Le sale d’attesa dei sindaci del comprensorio altirpino sono occupate da decine e decine di persone che si rivolgono al primo cittadino in cerca di lavoro. Padri di famiglia, giovani e donne tentano la stanza del sindaco per ottenere un impiego qualsiasi, “un modo per tirare avanti la baracca e dare da mangiare alla famiglia”. Arriva puntuale e compita l’analisi fornita dal presidente della Comunità Montana Alta Irpinia Mario Rizzi, che in occasione dello sciopero generale indetto dalla Cgil, evidenzia l’inadeguatezza della politica sostenuta dal Governo nazionale, “Che taglia senza immaginare una strategia di rilancio”, come lui stesso afferma. “L’Anci dovrebbe sostenere i comuni virtuosi, che hanno un bilancio in attivo, ma non possono programmare spese perché frenati dal patto di stabilità: è improponibile che lo Stato non ci consente di spendere i nostri soldi”. Non solo tute blu al corteo di Grottaminarda, in rappresentanza dei lavoratori della Irisbus di Flumeri e dell’Almec di Nusco, ma tutti gli attori sociali da tempo impegnati nella battaglia in difesa delle strutture ospedaliere dell’Alta Irpinia, e contro i tagli applicati al trasporto pubblico.
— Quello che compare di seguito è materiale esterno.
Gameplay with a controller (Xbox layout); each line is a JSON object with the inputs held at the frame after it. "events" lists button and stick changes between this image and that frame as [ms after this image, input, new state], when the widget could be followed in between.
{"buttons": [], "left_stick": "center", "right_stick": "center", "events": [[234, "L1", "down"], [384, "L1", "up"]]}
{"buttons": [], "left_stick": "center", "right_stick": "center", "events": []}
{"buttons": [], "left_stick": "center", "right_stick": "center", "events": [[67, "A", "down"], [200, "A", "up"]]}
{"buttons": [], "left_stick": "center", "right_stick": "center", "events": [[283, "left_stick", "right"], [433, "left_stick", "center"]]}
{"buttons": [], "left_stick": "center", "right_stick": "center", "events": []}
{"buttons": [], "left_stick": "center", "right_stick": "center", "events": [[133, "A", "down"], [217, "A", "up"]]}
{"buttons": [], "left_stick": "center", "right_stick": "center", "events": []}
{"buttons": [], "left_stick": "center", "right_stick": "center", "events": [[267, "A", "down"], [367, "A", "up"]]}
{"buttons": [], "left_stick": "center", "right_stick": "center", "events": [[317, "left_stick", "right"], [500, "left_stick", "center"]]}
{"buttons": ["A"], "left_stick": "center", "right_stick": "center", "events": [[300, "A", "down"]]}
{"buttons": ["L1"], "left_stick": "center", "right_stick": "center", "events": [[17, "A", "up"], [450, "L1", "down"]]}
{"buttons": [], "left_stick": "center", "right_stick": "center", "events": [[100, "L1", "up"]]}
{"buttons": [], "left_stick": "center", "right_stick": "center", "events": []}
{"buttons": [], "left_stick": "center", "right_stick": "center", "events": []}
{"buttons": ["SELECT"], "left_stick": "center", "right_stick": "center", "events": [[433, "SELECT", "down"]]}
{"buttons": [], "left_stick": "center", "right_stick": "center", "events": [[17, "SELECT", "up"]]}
La vertenza lavoro, intanto, rappresenta il fronte più caldo delle vertenze irpine. “Molti padri rinunciano a mandare i propri figli all’università, perché non possono permetterselo” continua Rizzi. “Ogni mattina accogliamo tanti cittadini che ci chiedono un lavoro, ma non siamo in grado di dare loro risposte. La Regione ci ha bloccato i finanziamenti, lo Stato ci decurta i fondi destinati agli enti locali, e non riusciamo a venire fuori dalla crisi. La fiera di Calitri, ha rappresentato dopo un lungo periodo, un momento di discussione per il rilancio del territorio; non è stata casuale la scelta degli argomenti affrontati, come il decollo del distretto energetico, la linea ferroviaria Avellino Rocchetta Sant’Antonio, il recupero dell’artigianato come fonte di sostentamento, e la presentazione del Piano di Sviluppo Locale del Gal Cilsi”.